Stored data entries
^^^^^^^^

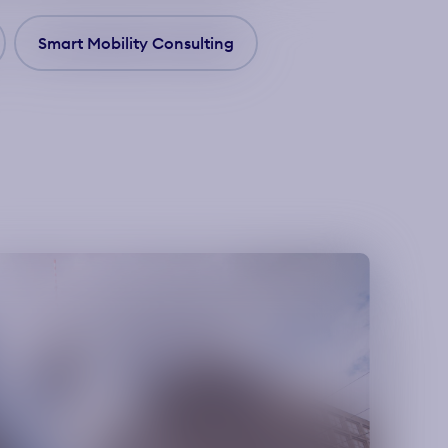
Smart Mobility Consulting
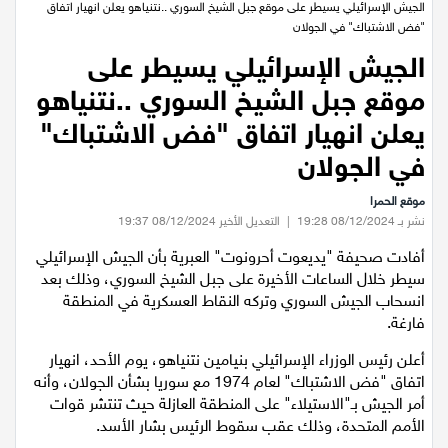
عيلبون
الرئيسية
/
اخبار محلية
/
الجيش الإسرائيلي يسيطر على موقع جبل الشيخ السوري ..نتنياهو يعلن انهيار اتفاق
"فض الاشتباك" في الجولان
دير حنا
الجيش الإسرائيلي يسيطر على
موقع جبل الشيخ السوري ..نتنياهو
سخنين
يعلن انهيار اتفاق "فض الاشتباك"
عرابة
في الجولان
موقع الحمرا
اخبار عالمية
نشر بـ 08/12/2024 19:28
|
التعديل الأخير 08/12/2024 19:37
أفادت صحيفة "يديعوت أحرونوت" العبرية بأن الجيش الإسرائيلي
رياضة
سيطر خلال الساعات الأخيرة على جبل الشيخ السوري، وذلك بعد
انسحاب الجيش السوري وتركه النقاط العسكرية في المنطقة
رياضة محلية
فارغة.
أعلن رئيس الوزراء الإسرائيلي بنيامين نتنياهو، يوم الأحد، انهيار
رياضة عالمية
اتفاق "فض الاشتباك" لعام 1974 مع سوريا بشأن الجولان، وأنه
أمر الجيش بـ"الاستيلاء" على المنطقة العازلة حيث تنتشر قوات
تقارير خاصة
الأمم المتحدة، وذلك عقب سقوط الرئيس بشار الأسد.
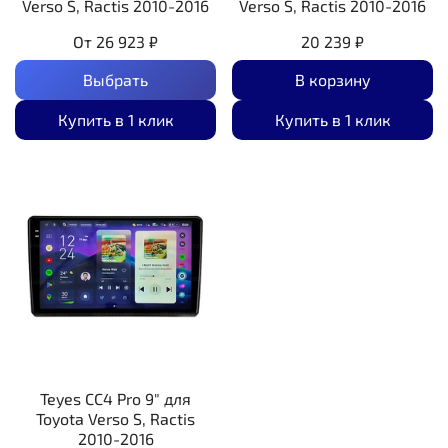
Verso S, Ractis 2010-2016
Verso S, Ractis 2010-2016
От
26 923 ₽
20 239 ₽
Выбрать
В корзину
Купить в 1 клик
Купить в 1 клик
Teyes CC4 Pro 9" для
Toyota Verso S, Ractis
2010-2016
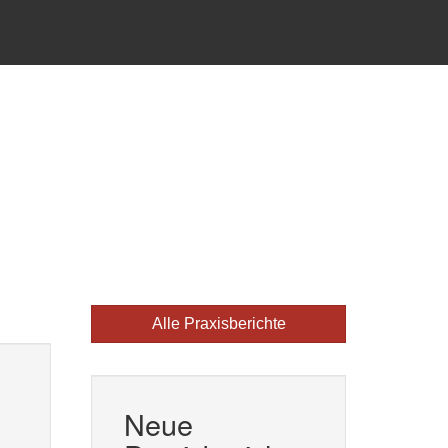
Alle Praxisberichte
Neue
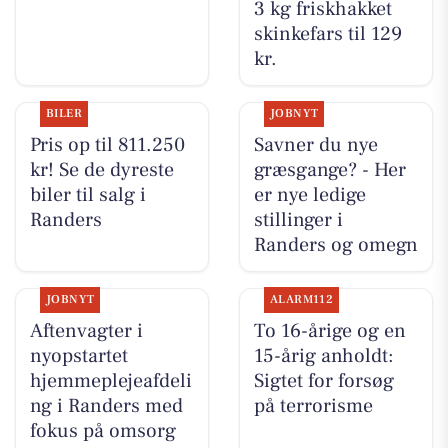
3 kg friskhakket
skinkefars til 129
kr.
BILER
JOBNYT
Pris op til 811.250
Savner du nye
kr! Se de dyreste
græsgange? - Her
biler til salg i
er nye ledige
Randers
stillinger i
Randers og omegn
JOBNYT
ALARM112
Aftenvagter i
To 16-årige og en
nyopstartet
15-årig anholdt:
hjemmeplejeafdeli
Sigtet for forsøg
ng i Randers med
på terrorisme
fokus på omsorg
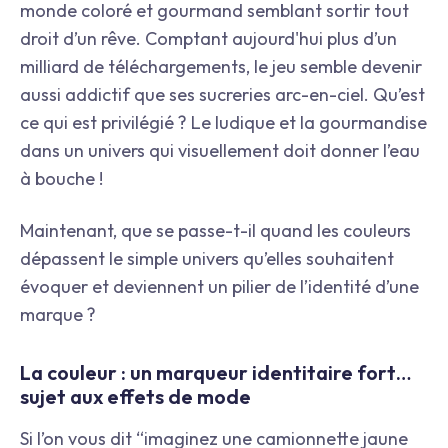
monde coloré et gourmand semblant sortir tout
droit d’un rêve. Comptant aujourd'hui plus d’un
milliard de téléchargements, le jeu semble devenir
aussi addictif que ses sucreries arc-en-ciel. Qu’est
ce qui est privilégié ? Le ludique et la gourmandise
dans un univers qui visuellement doit donner l’eau
à bouche !
Maintenant, que se passe-t-il quand les couleurs
dépassent le simple univers qu’elles souhaitent
évoquer et deviennent un pilier de l’identité d’une
marque ?
La couleur : un marqueur identitaire fort…
sujet aux effets de mode
Si l’on vous dit “imaginez une camionnette jaune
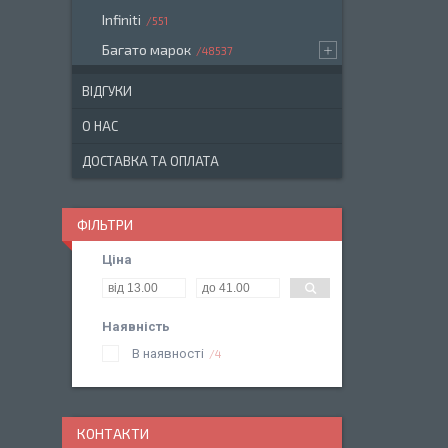
Infiniti
551
Багато марок
48537
ВІДГУКИ
О НАС
ДОСТАВКА ТА ОПЛАТА
ФІЛЬТРИ
Ціна
Наявність
В наявності
4
КОНТАКТИ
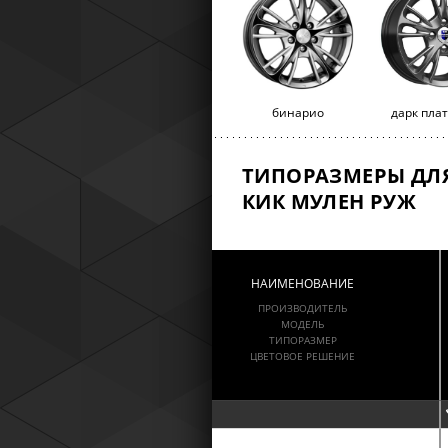
бинарио
дарк пла
ТИПОРАЗМЕРЫ ДЛ
КИК МУЛЕН РУЖ
НАИМЕНОВАНИЕ
ПРОИЗВОДИТЕЛЬ
МОДЕЛЬ
ТИПОРАЗМЕР
ЦВЕТОВОЕ РЕШЕНИЕ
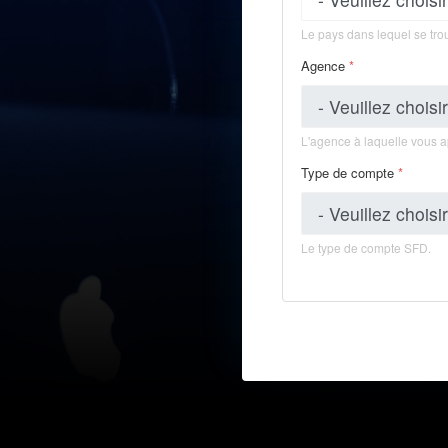
Le pays dans lequel se trou
Agence
*
L'agence à laquelle vous 
Type de compte
*
Le type de compte SFD.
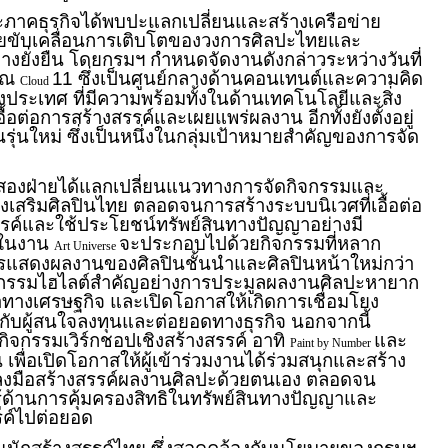
ะภาคธุรกิจได้พบปะแลกเปลี่ยนและสร้างเครือข่าย
วยขับเคลื่อนการเติบโตของวงการศิลปะไทยและ
่างยั่งยืน โดยกรมฯ กำหนดจัดงานดังกล่าวระหว่างวันที่
9 ณ
11 ซึ่งเป็นศูนย์กลางด้านคอนเทนต์และความคิด
Cloud
งประเทศ ที่มีความพร้อมทั้งในด้านเทคโนโลยีและสิ่ง
อต่อการสร้างสรรค์และเผยแพร่ผลงาน อีกทั้งยังตั้งอยู่
ุ่นใหม่ ซึ่งเป็นหนึ่งในกลุ่มเป้าหมายสำคัญของการจัด
ั้งสองฝ่ายได้แลกเปลี่ยนแนวทางการจัดกิจกรรมและ
งเสริมศิลปินไทย ตลอดจนการสร้างระบบนิเวศที่เอื้อต่อ
ค์และใช้ประโยชน์ทรัพย์สินทางปัญญาอย่างมี
ยในงาน
จะประกอบไปด้วยกิจกรรมที่หลาก
Art Universe
ารแสดงผลงานของศิลปินชั้นนำและศิลปินหน้าใหม่กว่า
จกรรมไฮไลต์สำคัญอย่างการประมูลผลงานศิลปะหายาก
ค่าทางเศรษฐกิจ และเปิดโอกาสให้เกิดการเชื่อมโยง
กับผู้สนใจลงทุนและต่อยอดทางธุรกิจ นอกจากนี้
จกรรมเวิร์กชอปเชิงสร้างสรรค์ อาทิ
และ
Paint by Number
 เพื่อเปิดโอกาสให้ผู้เข้าร่วมงานได้ร่วมสนุกและสร้าง
งมือสร้างสรรค์ผลงานศิลปะด้วยตนเอง ตลอดจน
ู้ด้านการคุ้มครองสิทธิในทรัพย์สินทางปัญญาและ
ค์ไปต่อยอด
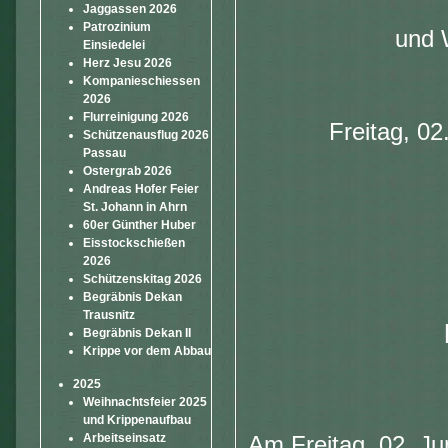
Jaggassen 2026
Patrozinium
und W
Einsiedelei
Herz Jesu 2026
Kompanieschiessen
2026
Flurreinigung 2026
Freitag, 02
Schützenausflug 2026
Passau
Ostergrab 2026
Andreas Hofer Feier
St. Johann in Ahrn
60er Günther Huber
Eisstockschießen
2026
Schützenskitag 2026
Begräbnis Dekan
Trausnitz
Begräbnis Dekan II
Krippe vor dem Abbau
2025
Weihnachtsfeier 2025
und Krippenaufbau
Arbeitseinsatz
Am Freitag, 02. Ju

^^^^^^^^

Show every line in the records above that contains the word "Dekan".

Begräbnis Dekan
Begräbnis Dekan II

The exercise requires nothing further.